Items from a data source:
"""

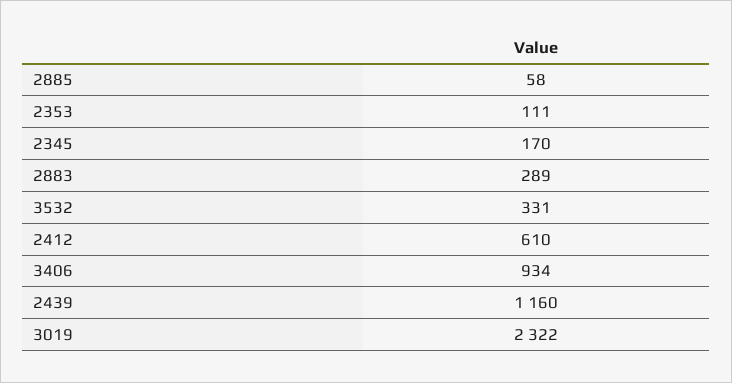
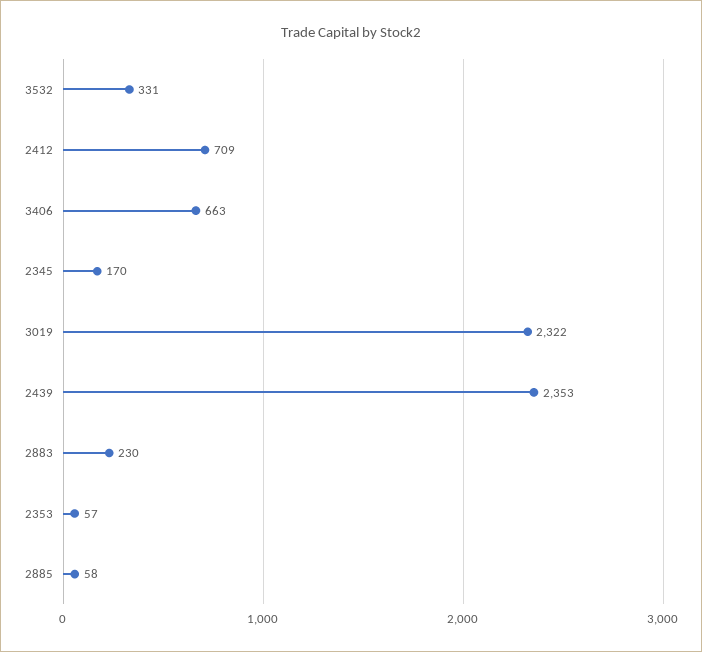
2353: 111 -> 57
2883: 289 -> 230
2412: 610 -> 709
3406: 934 -> 663
2439: 1160 -> 2353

"""

_TASK TO COMPLETE_:
Would you copy the records word for word, without any of their pictures?

_ANSWER BOX_:
2353: 111 -> 57
2883: 289 -> 230
2412: 610 -> 709
3406: 934 -> 663
2439: 1160 -> 2353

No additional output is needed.